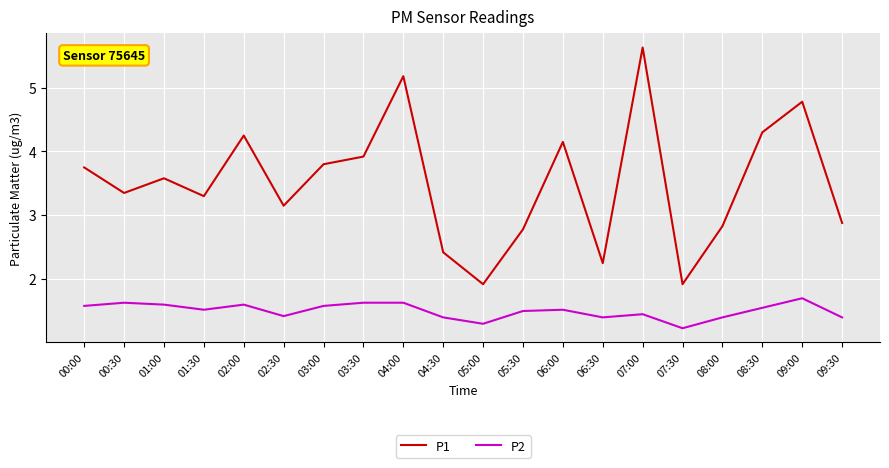

Which series has the largest range (max minus min)?

P1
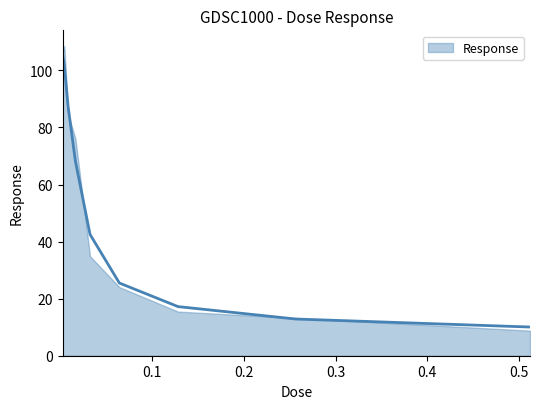

True or false: there are more than 0 points higher than both neighbors.

False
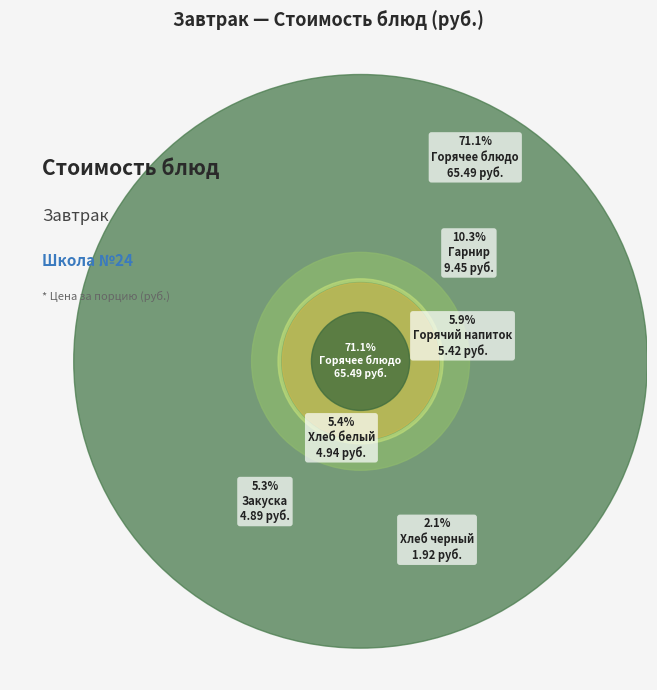

What percentage is the Горячий напиток slice, to the nearest percent?

6%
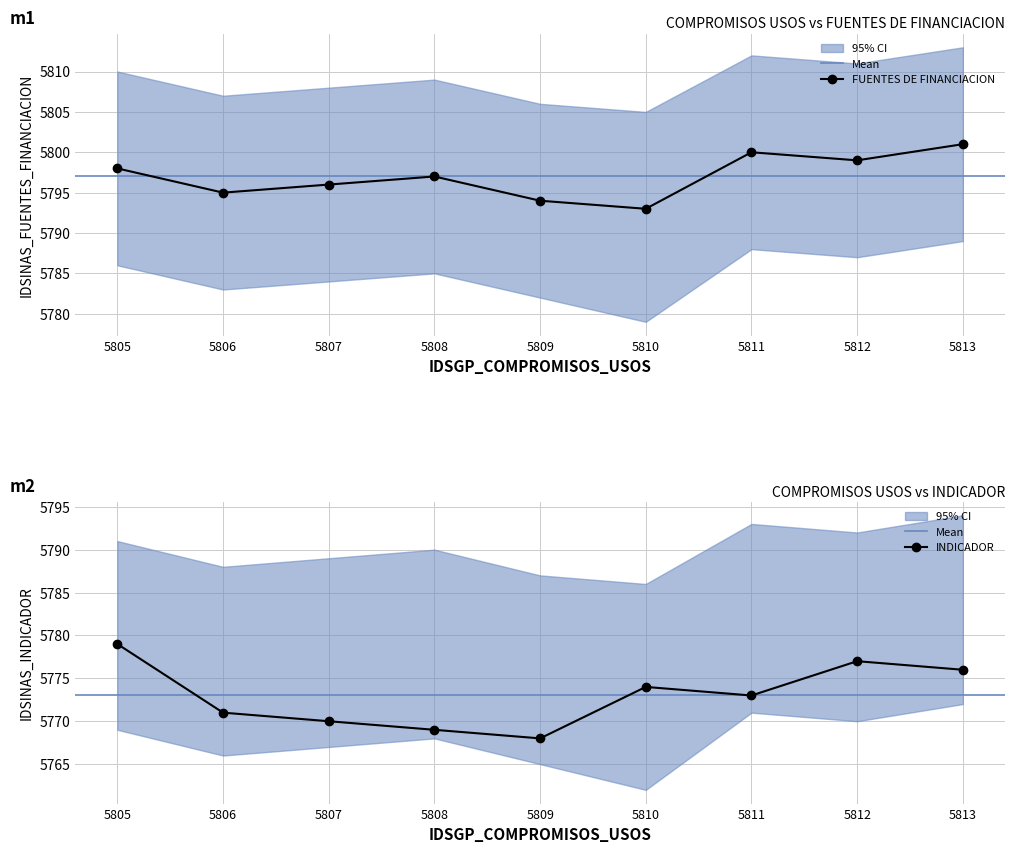

Which series changed the most between 5807 and 5813?

IDSINAS_INDICADOR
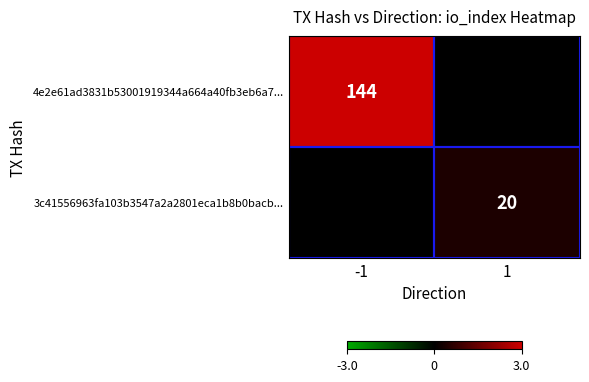

Between 1 and -1, which is larger?

-1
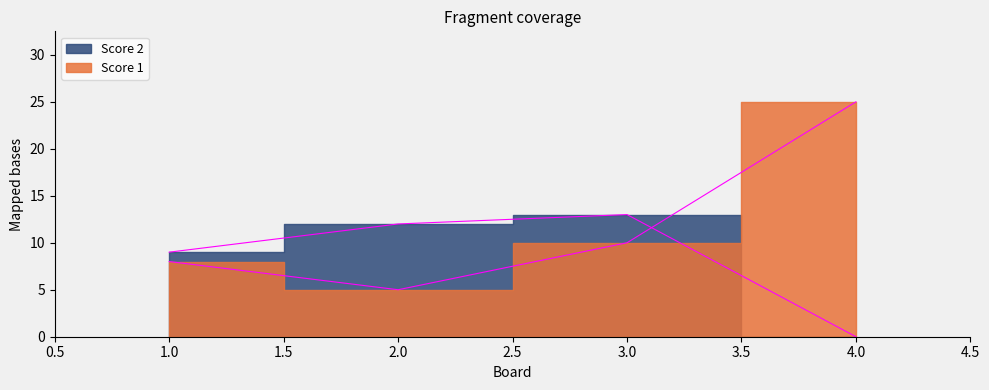

Reading left to right, transcribe all the data shown in this chart.

Score 1: 1=8	2=5	3=10	4=25
Score 2: 1=9	2=12	3=13	4=0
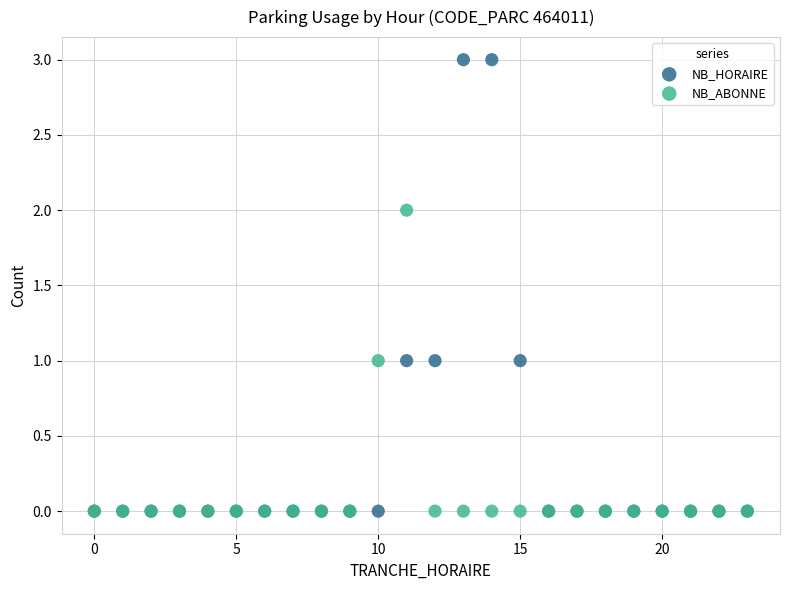

What are all the series names shown in the legend?

NB_HORAIRE, NB_ABONNE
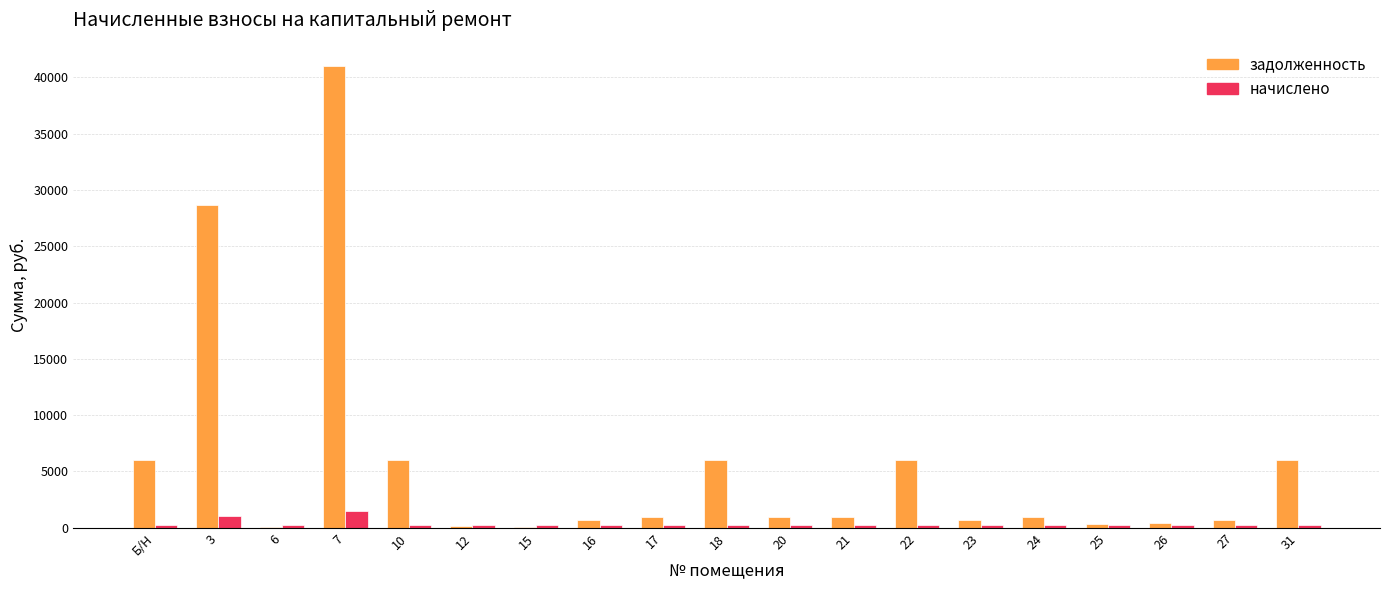

What is the maximum value for задолженность?

41034.0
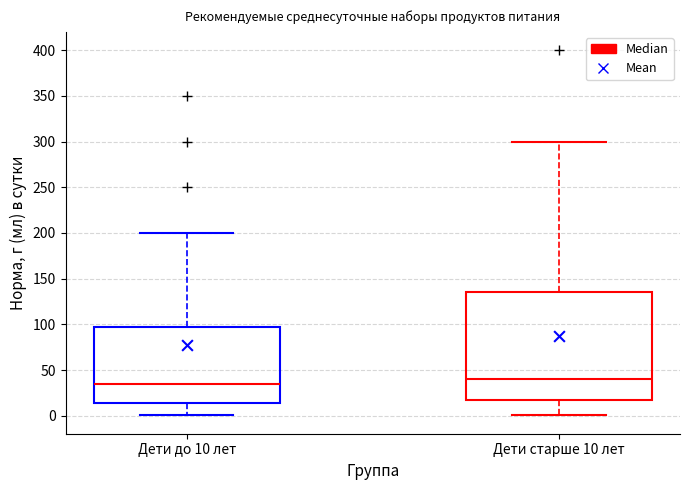

Which box has the highest median line?

Дети старше 10 лет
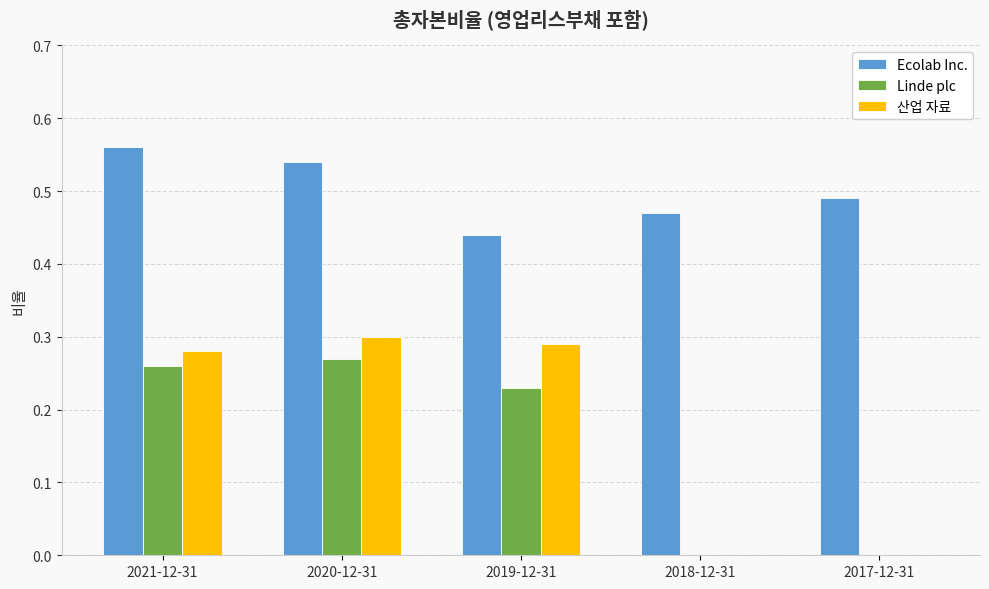

What is the total value across all series at 2020-12-31?

1.1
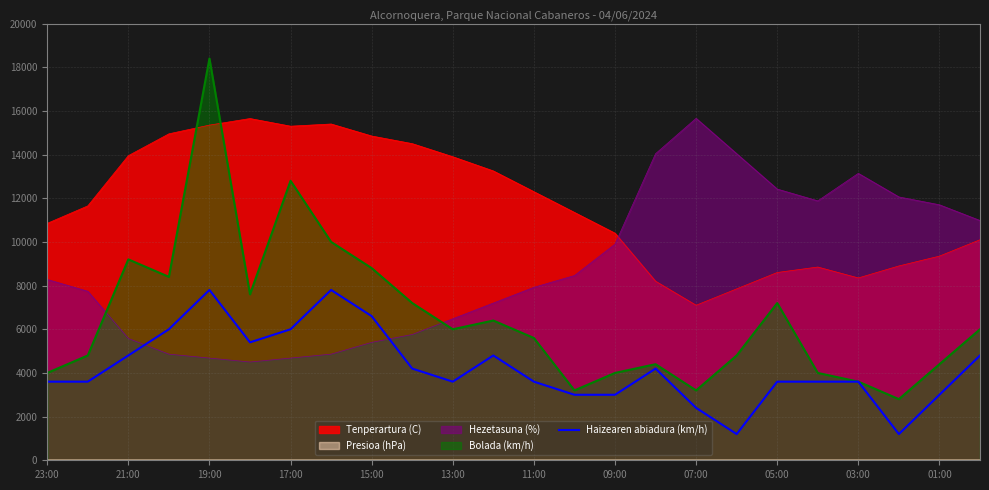

Does the chart display data point markers on the line(s)?

No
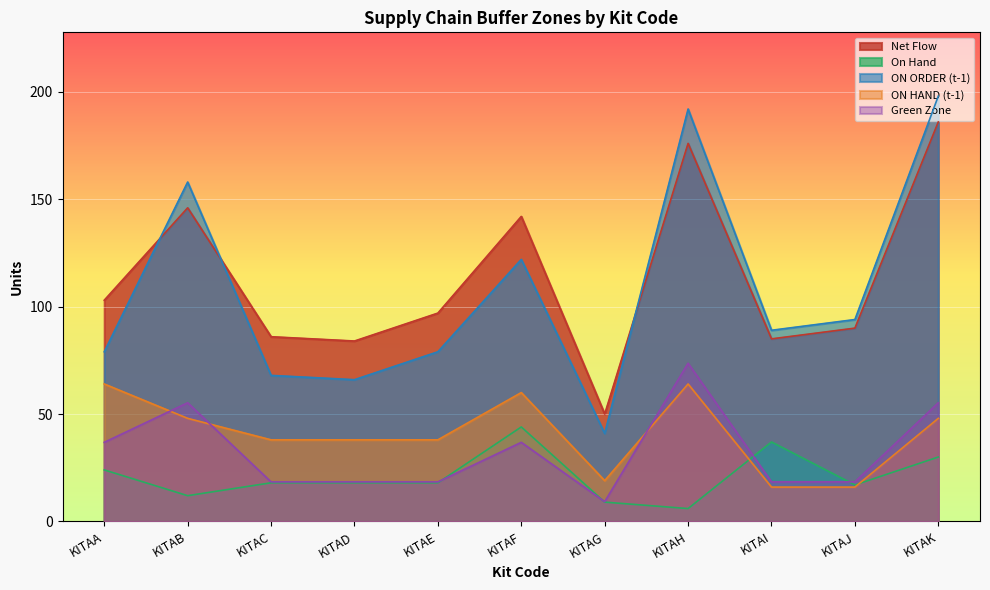

Which category has the lowest value in the Green Zone series?

KITAG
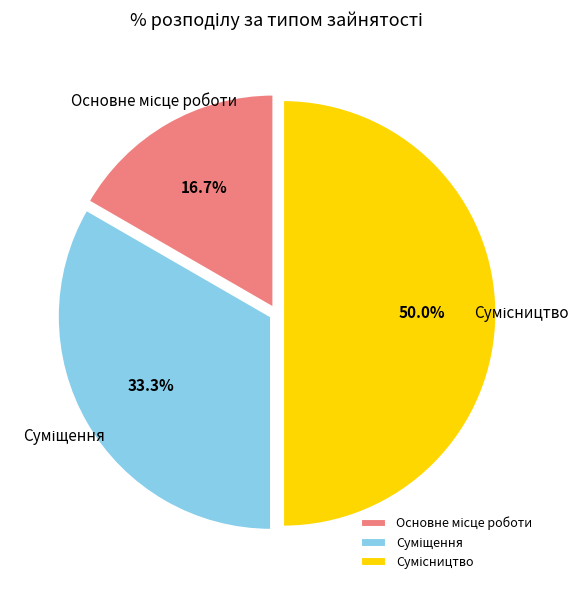

What is the largest slice in the pie chart?

Сумісництво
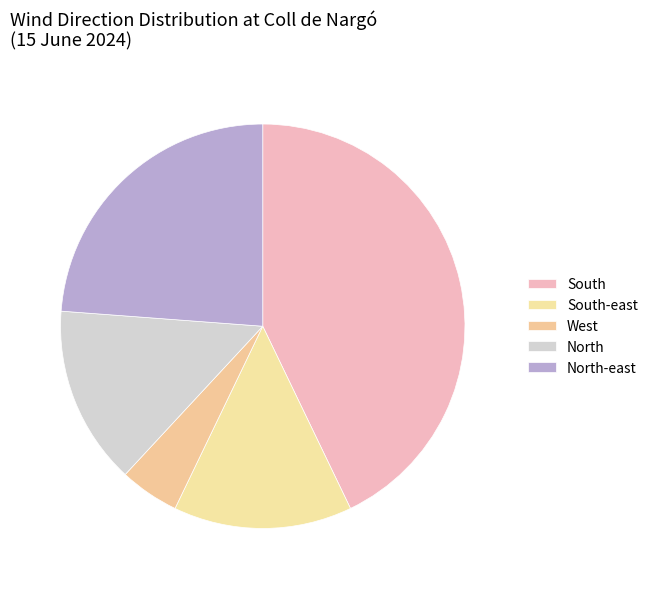

Count the number of slices in the pie.

5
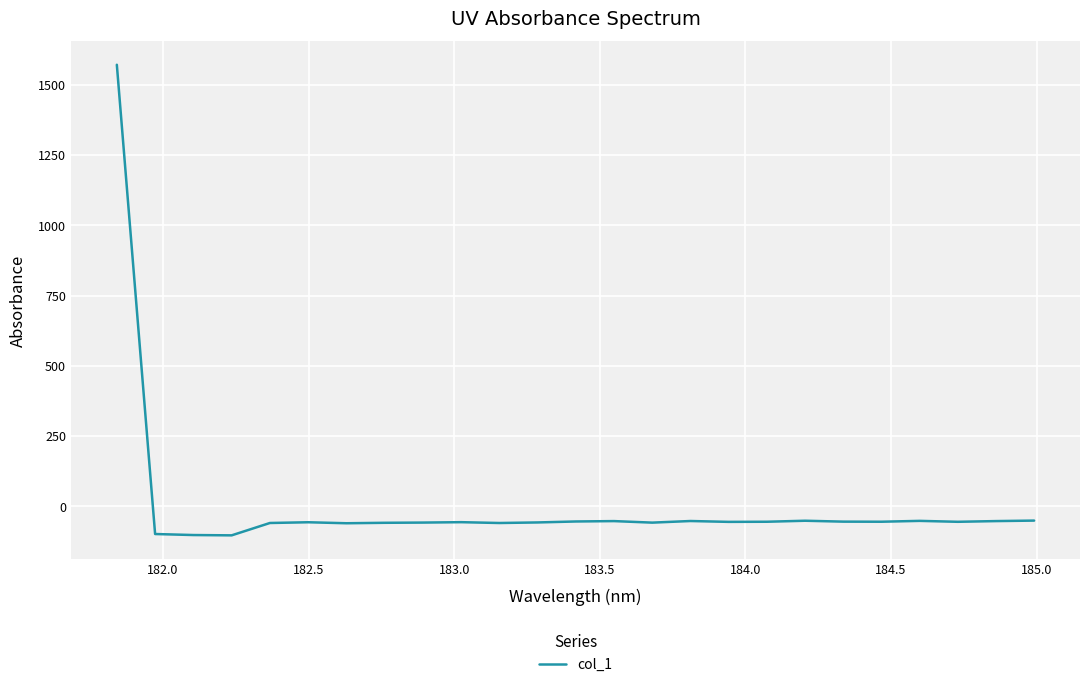

What is the minimum value shown in the chart?

-103.4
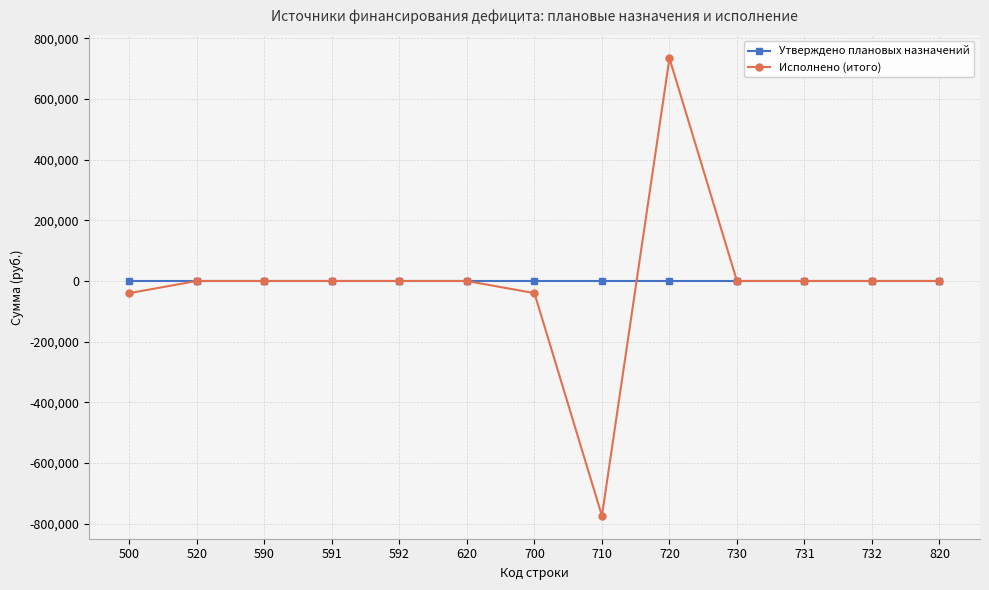

Rank the series by their maximum value, from highest to lowest.

Исполнено (итого), Утверждено плановых назначений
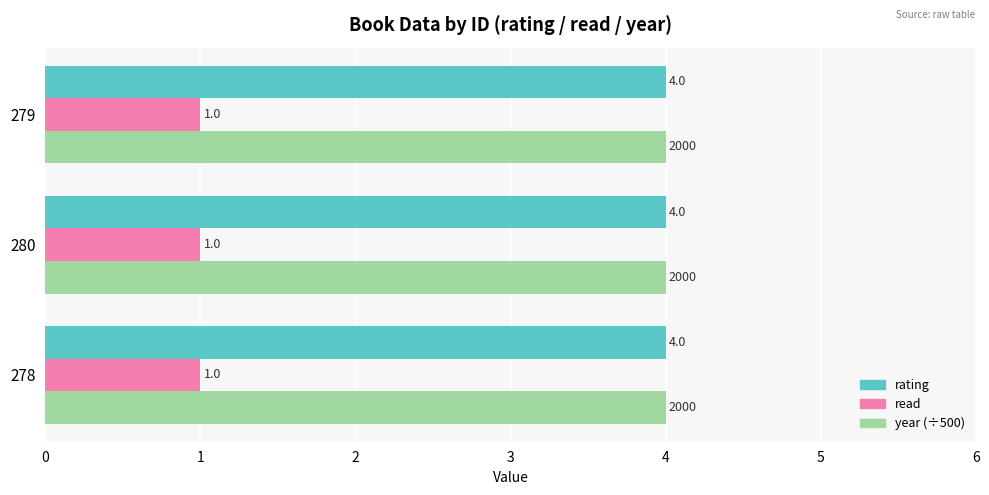

What is the highest value of the rating series?

4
——————
AIM OF THE TASK
Print the lines of the items above, starting with the line that contains "True or false: there" and continuing through the end of the items, and reproduce them exactly as they appear. Leave the pictures out of your answer.

THE ANSWER
True or false: there are more than 0 points higher than both neighbors.

False

What percentage is the Горячий напиток slice, to the nearest percent?

6%

Which series changed the most between 5807 and 5813?

IDSINAS_INDICADOR

Between 1 and -1, which is larger?

-1

Reading left to right, transcribe all the data shown in this chart.

Score 1: 1=8	2=5	3=10	4=25
Score 2: 1=9	2=12	3=13	4=0

What are all the series names shown in the legend?

NB_HORAIRE, NB_ABONNE

What is the maximum value for задолженность?

41034.0

Which box has the highest median line?

Дети старше 10 лет

What is the total value across all series at 2020-12-31?

1.1

Does the chart display data point markers on the line(s)?

No

Which category has the lowest value in the Green Zone series?

KITAG

What is the largest slice in the pie chart?

Сумісництво

Count the number of slices in the pie.

5

What is the minimum value shown in the chart?

-103.4

Rank the series by their maximum value, from highest to lowest.

Исполнено (итого), Утверждено плановых назначений

What is the highest value of the rating series?

4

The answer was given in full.